Housing News Roundup: August 24, 2017
Is Affordable Housing Worth the Price of a Brutal Commute?
Sheila James’s weekdays begin at 2:15 a.m. She leaves her home at 4:00 a.m. to begin her grueling 80-mile, three-hour commute, which involves taking two trains and a bus, from her home in Stockton, California, to San Francisco. The 62-year-old, who makes $81,000 a year as a public health adviser, lived in Alameda before a developer bought her building and she was evicted. She moved to the more affordable Stockton (where the median home price is $300,000 compared with San Francisco’s $1 million average), which has one of the nation’s highest concentrations of “extreme commuters,” or people who commute more than 90 minutes to work. Growing numbers are trading more affordable housing for brutal commutes, a by-product of the region’s tech boom and housing crisis.
Source: New York Times
What Happens to Renters Who Don’t Qualify for Housing Help but Can’t Afford Homes?
Kevin Scarborough was unemployed, had three children—one with a failed kidney on the list for a transplant—and lived in the UMOM New Day Center homeless shelter in East Phoenix, Arizona, when his wife found a steady job at U-Haul. The family had been on the waiting list for a Section 8 voucher and constantly on the hunt for affordable apartments. They found an apartment in Parsons Village, a complex that included housing for families with vouchers, public housing, and units for anyone who could afford them—but they couldn’t move in. Scarborough’s wife’s income, in addition to the Social Security they were living on, pushed the family income $200 over the limit to qualify for housing assistance.
Source: AZ Central
Is Massachusetts on the Brink of a Housing Crisis?

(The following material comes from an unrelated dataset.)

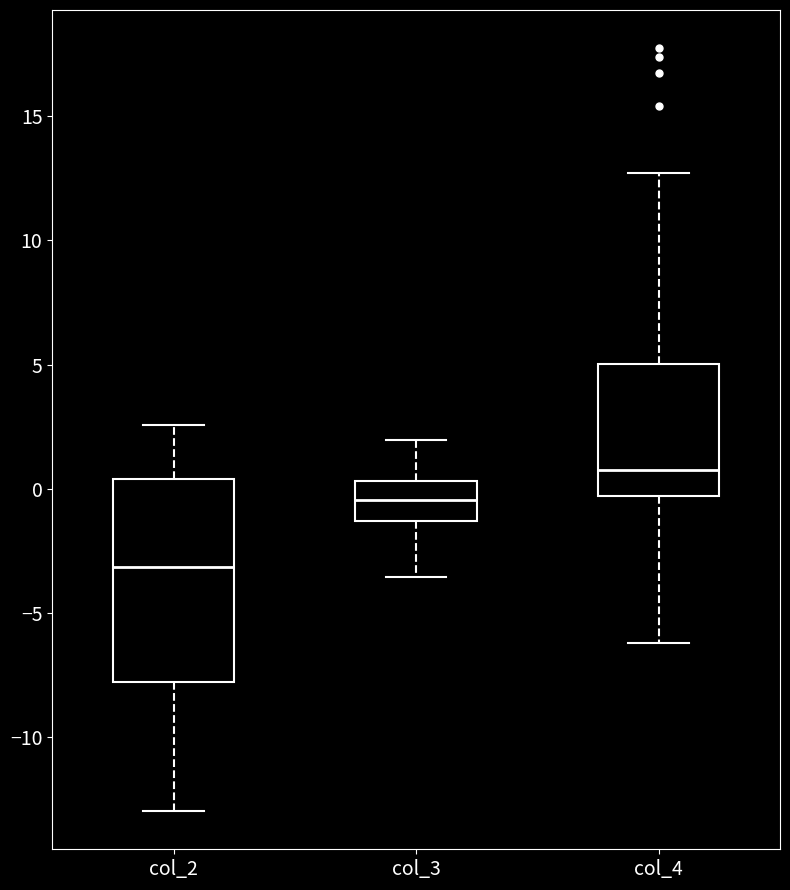

Reading left to right, transcribe this box plot: for each box, give where its median line is, the range the box spans, and where its two whiskers end, as read against the y-axis. The values are not printed on the chart, so give them approximately, as read against the axis.

col_2: median -3.0, box -8.0 to 0.5, whiskers -13.0 to 2.5
col_3: median -0.5, box -1.5 to 0.5, whiskers -3.5 to 2.0
col_4: median 1.0, box -0.5 to 5.0, whiskers -6.0 to 12.5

This week, Governor Charlie Baker of Massachusetts announced $72 million in housing subsidy funds and additional state and federal tax credits for 25 projects in the state. With the state economy booming, housing costs, especially in the Boston area, are increasing so much that Massachusetts could be on the verge of a housing crisis. As of the end of June, home values in the state had gone up 7.2 percent in the past year, and the average monthly rent is $2,600. Leaders and the state legislature are looking for ways to create affordable housing units and preserve existing ones. Possible solutions include expanding or tightening the definition of affordable housing and giving tenants of certain residential buildings the right of refusal to buy their building at fair market value.
Source: Boston Globe
How Did California’s Housing Crisis Happen?
To meet current housing demands, California needs to double the amount of housing it currently has and triple it in the Bay Area. California’s widespread affordable housing shortage is forcing many to move inland or leave the state, and cities with dramatic spikes in rent are experiencing subsequent rises in homelessness. “It would take several hundred billion dollars to address the overwhelming magnitude of the problem,” said Brian Uhler, a researcher for the nonpartisan state Legislative Analysts’ office. How did this happen? Experts say the crisis originated in the 1970s, when neighbors began opposing new housing in their neighborhoods. Since then, California communities have used their authority over land-use decisions to create significant barriers to new housing construction, the recession took a toll on funds allotted to housing agencies, state tax credits have shrunk, and the cost of building has shot up.
Source: Sacramento Bee
How Does Growing Up in a Violent Neighborhood Affect Someone’s Future?
A new study from the Journal of Urban Economics that is the first to track the connection between crime and children’s prospects for climbing out of poverty, finds that violent crime takes a large toll on economic mobility later in life. The researchers looked at places where teenagers ages 14 to 17 are exposed to violent crime and their economic position as adults. They found that the economic chances of low-income children (who grow up in the bottom fifth of the economic ladder) are most severely affected by crime. The association this study finds is particularly interesting, as crime is declining dramatically in major American cities. For example, in New York City, the annual homicide total has dropped from a high of 2,100 to 300. “In neighborhoods where crime has dropped like that, the life chances of kids who start in poverty have also been transformed,” said author of the study, Patrick Sharkey.